Despite its significance, the water body has faced neglect and encroachment.
About 100 acres of the lake’s 700-acre expanse, including the kudimaramathu buffer area, was lost to real estate development despite community protests. There has been no concrete solution to prevent problems such as the dumping of sewage into the lake by sewage treatment tankers. Residents of the area have asked authorities to curb encroachments and develop small parks, improve walking and jogging paths and create a boating spot.
Similar concerns arise in the case of Korattur Lake, where sewage contamination, often triggered by government actions to clear canal blockages, has affected water quality. The absence of an underground sewerage system in the area led to the discharge of untreated sewage, further contaminating the lake. Dangerous levels of chromium, arsenic and copper have been found in the soil, attributed to leather and electroplating industries nearby. Despite the National Green Tribunal’s (NGT) establishment of a joint committee in December 2019, progress on the lake’s restoration is still slow.

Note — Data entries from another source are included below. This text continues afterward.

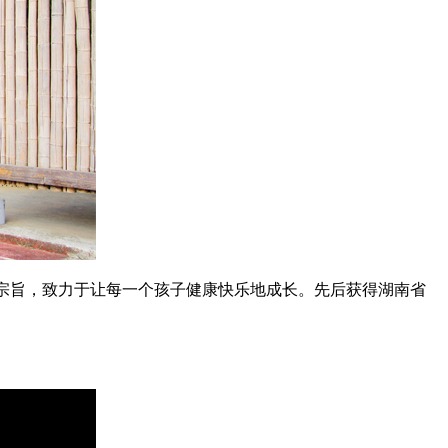
为宗旨，致力于让每一个孩子健康快乐地成长。先后获得湖南省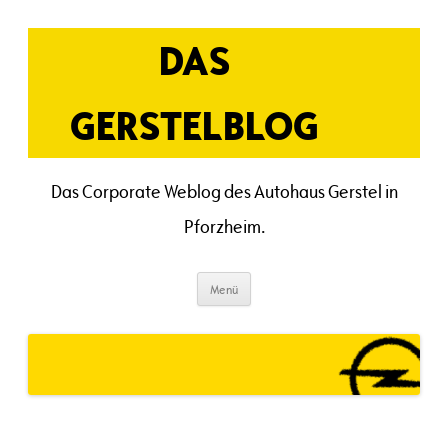
Zum
Inhalt
springen
DAS
GERSTELBLOG
Das Corporate Weblog des Autohaus Gerstel in
Pforzheim.
Menü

When legal action is taken to restore lakes, vulnerable communities living around the lakes are often evicted, and these areas may be converted to parking lots for the affluent, creating a disparity in access to the restored spaces.
To address similar issues, the CMDA called for an open design competition in April 2023, seeking design proposals from architectural design firms to restore selected lakes in Chennai. A total of 63 design proposals were received and a few were shortlisted for each lake. Financial bids were invited from the shortlisted firms. However, architects who participated in the competition were concerned about the transparency of the process, noting that some development zones marked on water body maps were located inside the lakes, pointing to encroachment.

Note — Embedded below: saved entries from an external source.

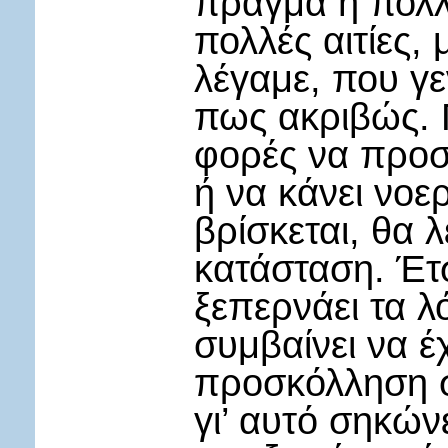
πράγμα ή πολλ
πολλές αιτίες, 
λέγαμε, που γε
πως ακριβώς. 
φορές να προσε
ή να κάνει νοε
βρίσκεται, θα 
κατάσταση. Έτσ
ξεπερνάει τα λ
συμβαίνει να έ
προσκόλληση σ
γι’ αυτό σηκών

Digital mapping and community efforts
The Madras High Court has mandated the revenue authorities to undertake digital mapping of Chennai’s lakes and make these files accessible to the public on their respective websites. This move aims to enhance transparency and empower citizens with geographic information system (GIS) data.
GIS is a powerful tool used to manage and analyse various forms of data, combining spatial and non-spatial information to aid in planning and decision-making. While the process of GIS mapping is time-consuming, it provides accurate insights into lake boundaries and encroachments. Many residents are unaware if their own was once part of a lake, highlighting the need for accessible information. Physical markers denoting water body boundaries, including encroachments, are crucial to inform citizens and deter land purchases in such areas.
For instance, Arappor Iyakkam, an activist group, relies on survey numbers, revenue department maps and RTIs to access lake-related information. So, making this data readily available through open sources would simplify the process.
Capacity building is essential for effective GIS mapping, requiring coordination among multiple departments. And the open-sourcing of the data can enable citizens to access information and contribute to conservation efforts.
Despite restoration challenges, initiatives like the launch of a wetlands restoration handbook by the Okapi Research and Advisory (an environmental research and consulting agency) and Care Earth Trust show the way forward. The handbook draws upon the unique insights and experiences from Chennai’s restoration efforts. Such initiatives demonstrate the importance of community engagement and transparency in restoring Chennai’s lakes. The challenges faced by residents reiterate the need for a unified effort to protect the city’s natural resources.